Leading up to the game, we highlighted five Bills to watch who would play an integral role were Buffalo to upset the Broncos, who entered the game as three-point favorites. How did our Bills to watch fare on Sunday?
Buffalo’s much-maligned signal caller, who is in a make-or-break year, put forth one of the best showings of his career versus a stout Broncos defense. Taylor completed 20 of 26 passes for 213 yards, two touchdowns, and no interceptions on his way to a 126.0 QB rating; the fourth-best mark during his 32-game career as a starter in Orchard Park. Taylor completed 76.9 percent of his passes, second-highest since joining Buffalo, and his throws led to first downs 42.3 percent of the time, the fourth-best mark of his Buffalo tenure. Taylor wasn’t perfect, missing out when rookie Zay Jones was wide open on a well-run route, but he directed Buffalo’s attack to points on six of 11 drives before taking a knee late to cement the win. He dropped an impressive pass into Nick O’Leary along the sidelines for a big 31-yard gain, and used his legs to out-maneuver Von Miller early in the second quarter, scampering for a first down. Taylor finished with a passer rating of 88.2 when under pressure. When the pocket was clean, Taylor was flawless, completing 15-of-17 passes, racking up 127 yards and both of his TD tosses.
Clay continued his strong start to the 2017 season, hauling in six passes for 39 yards and one touchdown. Clay was targeted by Taylor six times, and came down with the catch every time he was targeted. Trailing 16-13 and in the red zone with 6:26 remaining in the third, Taylor and Clay hooked up on a nifty touchdown pass. After rolling out and progressing through all of his options, Taylor found Clay all alone for a back-breaking touchdown as the Bills took a 20-16 lead.

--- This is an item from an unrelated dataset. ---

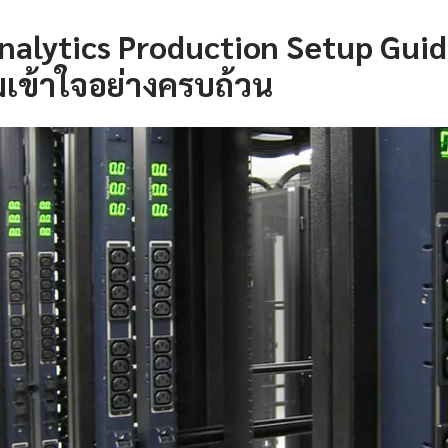
alytics Production Setup Guid
เข้าใจอย่างครบถ้วน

Clay and O’Leary already have shown they are proficient blockers, and they’re proving themselves to be reliable pass-catching targets for Taylor, too.
Taylor was sacked four times by Denver’s vaunted pass rush, but a few of those takedowns can be attributed to Taylor trying to get creative and extend plays by scrambling outside of the pocket, more than leaky protection from the offensive line. Denver brought an aggressive pass rush on 16 of 34 drop-backs, but Mills and his offensive linemates held up well in the face of constant pressure. The run game once again struggled, as LeSean McCoy and Mike Tolbert ran for just 75 yards on 33 carries, an average of 2.3 yards per rush.
Hughes didn’t record a sack vs. the Broncos, but he and the rest of Buffalo’s talented front four made life miserable for Trevor Siemian. The constant pass rush forced Siemian, who entered the game tied for the NFL lead in TD passes (six) to scramble out of the pocket, and Buffalo made him pay, picking off Siemian twice. Hughes finished with three tackles (two solo) and one QB hit, and his disruptive play opened things up for Preston Brown (10 tackles), Ramon Humber (eight tackles), and Kyle Williams (four tackles, one sack) to enjoy big games.
After back-to-back weeks earning a spot on Pro Football Focus’ Team of the Week, Poyer did not record an interception, and he did not break up a pass vs. Denver, finishing with four tackles (two solo). Instead, it was Poyer’s teammates in the secondary, E.J. Gaines and Tre’Davious White, who picked off Siemian.